**Recorded information:**
--------------------
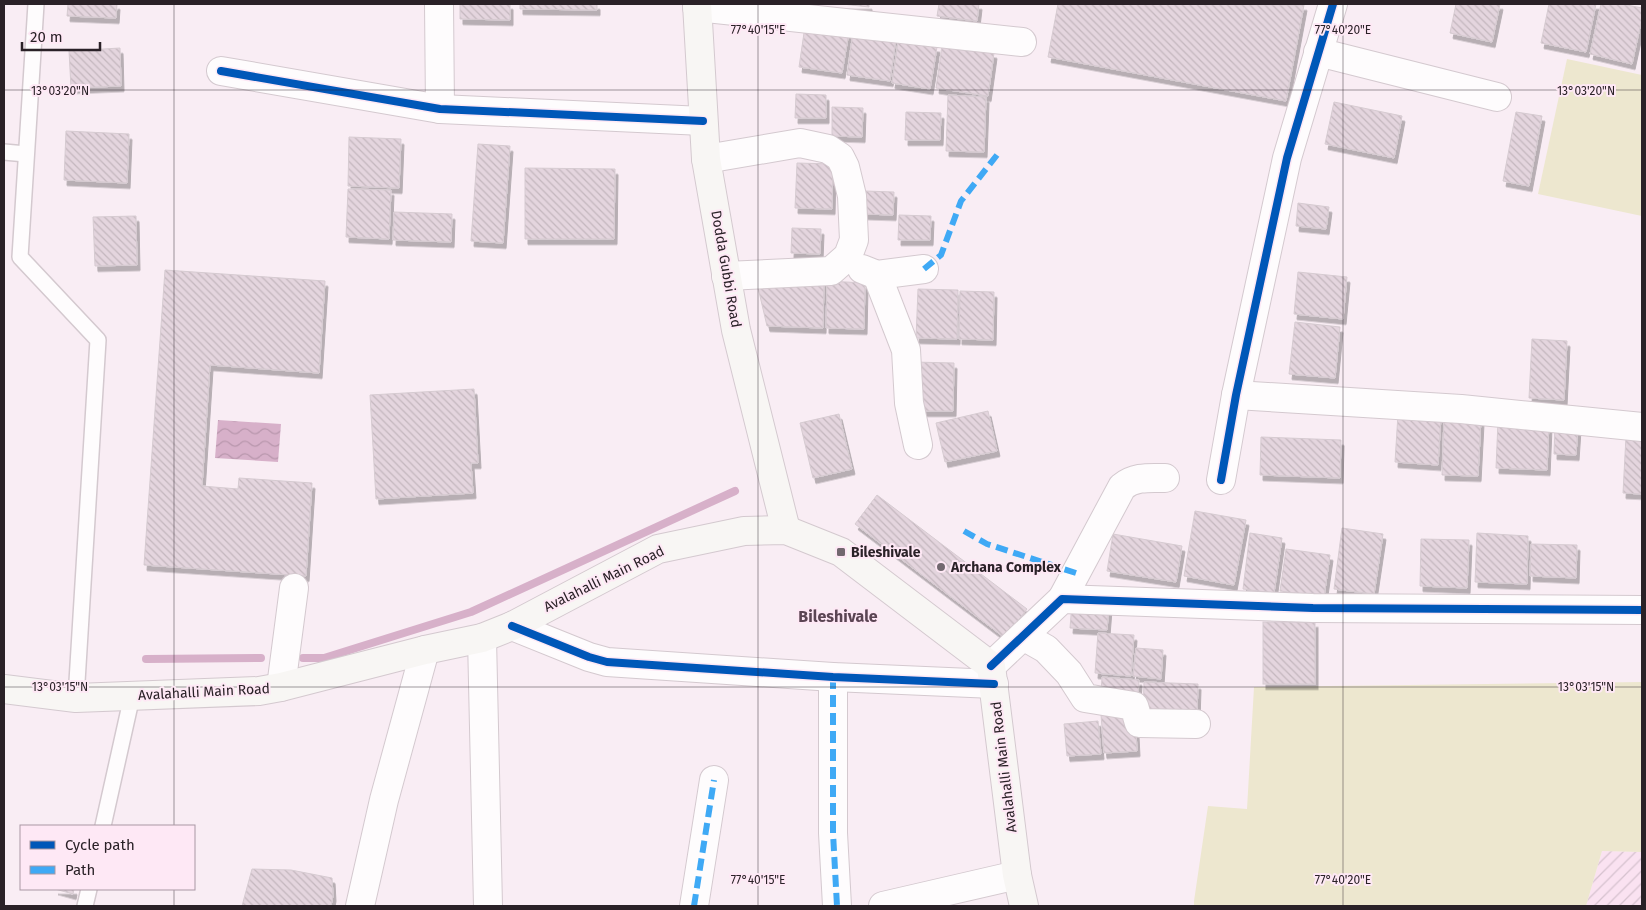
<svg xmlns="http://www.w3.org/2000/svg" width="1646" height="910" viewBox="0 0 1646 910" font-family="'Fira Sans',sans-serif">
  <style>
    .industrial { fill: url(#industrial-furrows) }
    .grass { fill: #ede7cf }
    .water { fill: url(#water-waves) }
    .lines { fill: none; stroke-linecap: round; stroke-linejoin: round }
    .stream { stroke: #d7b0c9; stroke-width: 8 }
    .building { fill: url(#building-back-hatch); stroke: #d6cbd1; filter: url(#shadow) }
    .lane-casing { stroke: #d4c9cf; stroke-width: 18 }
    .street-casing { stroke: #d4c9cf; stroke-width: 30 }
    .secondary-casing { stroke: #d4c9cf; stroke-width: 30 }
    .lane { stroke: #fefcfd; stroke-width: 15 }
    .street { stroke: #fefcfd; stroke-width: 28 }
    .secondary { stroke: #f8f6f4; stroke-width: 28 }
    .quiet { stroke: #3fa9f5; stroke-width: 6; stroke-dasharray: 12 6; stroke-linecap: butt }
    .cycleway-casing { stroke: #fee8f5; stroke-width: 11 }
    .cycleway { stroke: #0057b8; stroke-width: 8 }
    .ticks { fill: none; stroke: #2a2127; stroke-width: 1; stroke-opacity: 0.45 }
    .poi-dot { fill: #72686f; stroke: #fee8f5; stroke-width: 2 }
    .labels { text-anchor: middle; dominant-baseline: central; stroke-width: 4; stroke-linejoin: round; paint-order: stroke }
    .street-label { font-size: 14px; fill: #2a2127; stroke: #fee8f5 }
    .poi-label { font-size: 14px; font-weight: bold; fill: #2a2127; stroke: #fee8f5; text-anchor: start }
    .quarter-label { font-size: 16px; font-weight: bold; fill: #5b4553; stroke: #fee8f5 }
    .ticks-label { font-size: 12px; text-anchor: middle; fill: #2a2127; stroke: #fee8f5; stroke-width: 4; stroke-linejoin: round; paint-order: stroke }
  </style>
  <defs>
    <pattern id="industrial-furrows" width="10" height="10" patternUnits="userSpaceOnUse" patternTransform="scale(1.25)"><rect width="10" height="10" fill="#fae2f1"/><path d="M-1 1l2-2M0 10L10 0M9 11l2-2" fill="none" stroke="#d6c2cf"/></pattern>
    <pattern id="water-waves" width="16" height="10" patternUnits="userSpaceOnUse" patternTransform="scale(1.25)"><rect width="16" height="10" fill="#d7b0c9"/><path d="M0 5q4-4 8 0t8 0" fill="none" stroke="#b997ad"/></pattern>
    <pattern id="building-back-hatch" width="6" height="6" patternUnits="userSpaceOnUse" patternTransform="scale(1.25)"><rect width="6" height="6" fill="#e4d5de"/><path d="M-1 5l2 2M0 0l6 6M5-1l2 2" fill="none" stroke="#c4b7be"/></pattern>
    <filter id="shadow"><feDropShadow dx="3" dy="5.5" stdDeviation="0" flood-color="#0004"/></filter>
  </defs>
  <rect width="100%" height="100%" fill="#f9edf4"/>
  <path class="industrial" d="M1602 851 1642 852V906H1586Z"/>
  <g class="grass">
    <path d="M1567 59 1642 75V216L1538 194Z"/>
    <path d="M1642 682V852L1602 851 1586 906H1194V901L1208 806 1247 809 1254 687Z"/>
  </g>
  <path class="water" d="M218 420 281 424 278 462 215 458Z"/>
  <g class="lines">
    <g class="stream">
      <path d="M303 658H324L471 612 735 491"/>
      <path d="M146 659 261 658"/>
    </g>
  </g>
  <g class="building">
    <path d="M68 4H117L116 18 67 16Z"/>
    <path d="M460 4H510V20L460 19Z"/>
    <path d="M520 4H597V10L520 9Z"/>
    <path d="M842 4H869V7Z"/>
    <path d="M939 4H979L977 21 937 16Z"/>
    <path d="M1058 4 1304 5 1286 101 1048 57Z"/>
    <path d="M1456 4H1500L1492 42 1450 33Z"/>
    <path d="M1549 4H1596L1586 52 1541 43Z"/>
    <path d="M1601 4H1622L1642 8V18L1632 64 1590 54Z"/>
    <path d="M805 26 849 32 842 73 799 67Z"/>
    <path d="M853 32 896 38 890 81 847 75Z"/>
    <path d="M898 42 937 47 930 89 892 83Z"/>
    <path d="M942 45 994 53 988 96 936 88Z"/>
    <path d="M120 48 121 86 71 88 69 51Z"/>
    <path d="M796 94 826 95V118H795Z"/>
    <path d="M948 95 986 97 984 152 946 151Z"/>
    <path d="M1334 102 1402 116 1394 158 1325 144Z"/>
    <path d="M832 107 863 108 862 137 832 136Z"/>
    <path d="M906 112 941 113 940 140H905Z"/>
    <path d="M1516 112 1542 116 1529 186 1503 181Z"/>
    <path d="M66 131 129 134 127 183 64 180Z"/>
    <path d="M349 137 401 139 399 188 348 186Z"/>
    <path d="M478 144 510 146 503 243 471 241Z"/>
    <path d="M797 163 833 164 832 209 795 208Z"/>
    <path d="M525 168 615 169 614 239H525Z"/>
    <path d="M348 189 391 190 389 239 346 237Z"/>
    <path d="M865 191 894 192 893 215 864 214Z"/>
    <path d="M1298 203 1329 207 1326 229 1296 226Z"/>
    <path d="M394 212 452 214 451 242 393 240Z"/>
    <path d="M899 215 931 216 930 240H898Z"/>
    <path d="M136 216 137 265 95 266 93 217Z"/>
    <path d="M792 228 821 229 820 254 791 253Z"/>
    <path d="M165 270 325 281 319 373 210 365 202 486 238 489 239 478 312 483 306 576 144 565Z"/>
    <path d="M1298 272 1347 277 1343 319 1294 314Z"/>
    <path d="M756 279 824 280 823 328 767 326Z"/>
    <path d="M827 281 865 283 864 329 826 328Z"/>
    <path d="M918 289 958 290 957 339 916 338Z"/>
    <path d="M960 291 994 292 993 340 959 339Z"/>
    <path d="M1295 322 1340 327 1335 378 1289 374Z"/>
    <path d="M1532 339 1567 341 1564 400 1529 398Z"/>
    <path d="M914 362 954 363 953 411H913Z"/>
    <path d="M474 389 478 463H471L473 493 376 499 370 395Z"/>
    <path d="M988 411 997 451 945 462 936 423Z"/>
    <path d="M839 414 852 469 813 478 800 423Z"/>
    <path d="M1398 414 1441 417 1438 465 1395 462Z"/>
    <path d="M1444 417 1481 419 1478 476 1442 475Z"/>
    <path d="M1498 421 1549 423 1547 470 1496 468Z"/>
    <path d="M1555 424 1578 425 1576 455 1554 454Z"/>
    <path d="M1626 436 1642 437V494L1623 493Z"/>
    <path d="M1261 437 1341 440 1340 478 1260 475Z"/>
    <path d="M877 495 1027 609 1005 638 855 524Z"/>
    <path d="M1195 511 1246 520 1234 585 1184 576Z"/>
    <path d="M1342 528 1383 534 1374 594 1334 589Z"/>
    <path d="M1250 533 1282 538 1274 593 1243 589Z"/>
    <path d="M1477 533 1528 536 1527 584 1475 582Z"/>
    <path d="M1113 534 1182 546 1176 582 1107 571Z"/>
    <path d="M1421 539 1469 540 1467 588 1420 586Z"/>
    <path d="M1531 544 1577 545 1576 578 1530 576Z"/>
    <path d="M1286 549 1330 555 1324 597 1280 591Z"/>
    <path d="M1072 603 1109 605 1107 630 1070 628Z"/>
    <rect x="1263" y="622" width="52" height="62"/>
    <path d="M1098 633 1134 635 1131 676 1095 673Z"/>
    <path d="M1136 648 1163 650 1161 679 1133 676Z"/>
    <path d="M1102 677 1139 680 1138 696 1101 694Z"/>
    <path d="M1144 682 1198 684 1197 715 1143 713Z"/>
    <path d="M1135 712 1137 751 1104 753 1101 715Z"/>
    <path d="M1098 721 1101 754 1067 756 1064 724Z"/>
    <path d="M252 869 291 870 332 878 333 896 331 906H242Z"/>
    <path d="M55 889H74L73 894Z"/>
  </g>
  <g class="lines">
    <defs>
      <g id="lane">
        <path d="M36 4 20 257 98 340 76 698"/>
        <path d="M4 152 26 154"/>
        <path d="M103 826 132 696"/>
        <path d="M85 906 89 889"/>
      </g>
      <g id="street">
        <path d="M439 4 440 109"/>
        <path d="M697 7 1022 42"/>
        <path d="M1318 52 1497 97"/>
        <path d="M221 71 440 109 703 121"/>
        <path d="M706 159 800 143 828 149 840 157 845 167 852 196 854 240 848 256 831 271 726 276"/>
        <path d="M862 269 877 275 924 269"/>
        <path d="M877 275 906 350 909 403 918 445"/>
        <path d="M1236 395 1461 409 1642 427"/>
        <path d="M1221 480 1236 395 1287 158 1333 4"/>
        <path d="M1062 599 1122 487C1135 476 1150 478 1165 478"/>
        <path d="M512 626 589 657 607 662 833 677 994 684"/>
        <path d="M1023 636 1046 649 1069 673 1085 698 1134 706 1139 723 1196 724"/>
        <path d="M482 638 488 906"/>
        <path d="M991 666 1062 599 1313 608 1642 610"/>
        <path d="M833 677V833L837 906"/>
        <path d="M281 687 294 588"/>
        <path d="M360 906 384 800 425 650"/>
        <path d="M694 906 714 780"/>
        <path d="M883 906 1017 875"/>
      </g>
      <g id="secondary">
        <path d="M697 4 706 159 736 330 786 530"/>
        <path d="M4 689 76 698 259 691 281 687 425 650 482 638 512 626 658 549 744 531 786 530 841 552 991 666 1017 875 1024 906"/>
      </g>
    </defs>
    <use href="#lane" class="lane-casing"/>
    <use href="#street" class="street-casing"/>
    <use href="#secondary" class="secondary-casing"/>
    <use href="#lane" class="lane"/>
    <use href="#street" class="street"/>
    <use href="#secondary" class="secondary"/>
    <g class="quiet">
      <path d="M924 269 941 255 961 201 997 155"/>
      <path d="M964 531 987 544 1076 573"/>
      <path d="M833 677V833L837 906"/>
      <path d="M694 906 714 780"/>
    </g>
    <defs>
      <g id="cycleway">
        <path d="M221 71 440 109 703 121"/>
        <path d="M1221 480 1236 395 1287 158 1333 4"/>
        <path d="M512 626 589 657 607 662 833 677 994 684"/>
        <path d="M991 666 1062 599 1313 608 1642 610"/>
      </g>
    </defs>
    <use href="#cycleway" class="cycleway-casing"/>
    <use href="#cycleway" class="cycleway"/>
  </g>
  <path class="ticks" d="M174 4V826M758 4V906M1343 4V906M4 90H1642M4 687H1642M174 889V906"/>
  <g class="poi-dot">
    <rect x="836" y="547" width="10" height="10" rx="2.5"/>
    <circle cx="941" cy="567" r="5"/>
  </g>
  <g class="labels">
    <g class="street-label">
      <text transform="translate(726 269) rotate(80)">Dodda Gubbi Road</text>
      <text transform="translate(604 579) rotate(-26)">Avalahalli Main Road</text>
      <text transform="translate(204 692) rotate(-3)">Avalahalli Main Road</text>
      <text transform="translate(1004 767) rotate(-97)">Avalahalli Main Road</text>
    </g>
    <g class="poi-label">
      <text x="851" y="552">Bileshivale</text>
      <text x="951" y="567">Archana Complex</text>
    </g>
    <g class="quarter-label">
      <text x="838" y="616">Bileshivale</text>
    </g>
  </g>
  <g class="ticks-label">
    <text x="758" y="34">77°40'15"E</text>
    <text x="1343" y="34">77°40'20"E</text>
    <text x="60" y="95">13°03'20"N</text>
    <text x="1586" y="95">13°03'20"N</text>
    <text x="60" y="691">13°03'15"N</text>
    <text x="1586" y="691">13°03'15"N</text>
    <text x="758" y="884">77°40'15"E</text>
    <text x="1343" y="884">77°40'20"E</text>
  </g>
  <rect width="1646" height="910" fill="none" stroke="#2a2127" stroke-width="10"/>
  <rect x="20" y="825" width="175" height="65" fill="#fee8f5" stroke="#a998a3"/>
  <rect x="30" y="841" width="25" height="8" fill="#0057b8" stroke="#a998a3"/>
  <text x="65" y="850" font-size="15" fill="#2a2127">Cycle path</text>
  <rect x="30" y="866" width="25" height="8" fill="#3fa9f5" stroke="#a998a3"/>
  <text x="65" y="875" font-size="15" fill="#2a2127">Path</text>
  <path d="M22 42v8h78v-8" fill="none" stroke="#2a2127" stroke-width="2.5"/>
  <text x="30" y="42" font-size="15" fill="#2a2127" stroke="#fee8f5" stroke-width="4" paint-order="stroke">20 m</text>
</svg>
--------------------
**Exercise directions:**
Within the data above, find the lines that contain the word "labels" and copy each of them.

**Task response:**
    .labels { text-anchor: middle; dominant-baseline: central; stroke-width: 4; stroke-linejoin: round; paint-order: stroke }
  <g class="labels">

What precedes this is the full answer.